### EXERCISE TASKS
**a.** Decide whether each statement agrees with the accounting excerpt below: (i) FIN 48 takes effect for fiscal years beginning after December 15, 2006; (ii) FAS 157 was issued in June 2006; (iii) under the 1940 Act, an advisory agreement continues only if its continuance is approved at least annually by the fund's board of trustees. Answer yes or no for each, quoting the deciding words.
**b.** Write out everything in the accounting excerpt below from "In September 2006, the" down to "financial statement disclosures.".

12 Recently Issued Accounting Pronouncements
In June 2006, the Financial Accounting Standards Board ("FASB") issued FASB Interpretation No. 48, ("FIN 48") "Accounting for Uncertainty in Income Taxes – an interpretation of FASB Statement No. 109". FIN 48 clarifies the accounting for uncertainty in income taxes recognized in accordance with FASB Statement No. 109, "Accounting for Income Taxes." This interpretation prescribes a recognition threshold and measurement attribute for the financial statement recognition and measurement of a tax position taken or expected to be
taken in a tax return. It also provides guidance on de-recognition, classification, interest and penalties, accounting in interim periods, disclosure and transition. FIN 48 is effective for fiscal years beginning after December 15, 2006. Management is currently evaluating the impact of applying the various provisions of FIN 48.
In September 2006, the Financial Accounting Standards Board ("FASB") issued Statement of Financial Accounting Standards No. 157, ("FAS 157") "Fair Value Measurements". FAS 157 defines fair value, establishes a framework for measuring fair value in accordance with generally accepted accounting principles and expands disclosure about fair value measurements. FAS 157 is effective for fiscal years beginning after November 15, 2007. Management is currently evaluating the impact the adoption of FAS 157 will have on the Fund's financial statement disclosures.
73
Eaton Vance Limited Maturity Municipal Funds
BOARD OF TRUSTEES' ANNUAL APPROVAL OF THE INVESTMENT ADVISORY AGREEMENTS
Overview of the Contract Review Process
The Investment Company Act of 1940, as amended (the "1940 Act"), provides, in substance, that each investment advisory agreement between a fund and its investment adviser will continue in effect from year to year only if its continuance is approved at least annually by the fund's board of trustees, including by a vote of a majority of the trustees who are not "interested persons" of the fund ("Independent Trustees") cast in person at a meeting called for the purpose of considering such approval.

### DATA
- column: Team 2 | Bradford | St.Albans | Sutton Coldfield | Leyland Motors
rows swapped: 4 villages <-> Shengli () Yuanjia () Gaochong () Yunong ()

### IN RESPONSE
**a.**
(i) Yes: "FIN 48 is effective for fiscal years beginning after December 15, 2006."
(ii) No: "In September 2006, the Financial Accounting Standards Board ("FASB") issued Statement of Financial Accounting Standards No. 157"
(iii) Yes: "only if its continuance is approved at least annually by the fund's board of trustees"

**b.**
In September 2006, the Financial Accounting Standards Board ("FASB") issued Statement of Financial Accounting Standards No. 157, ("FAS 157") "Fair Value Measurements". FAS 157 defines fair value, establishes a framework for measuring fair value in accordance with generally accepted accounting principles and expands disclosure about fair value measurements. FAS 157 is effective for fiscal years beginning after November 15, 2007. Management is currently evaluating the impact the adoption of FAS 157 will have on the Fund's financial statement disclosures.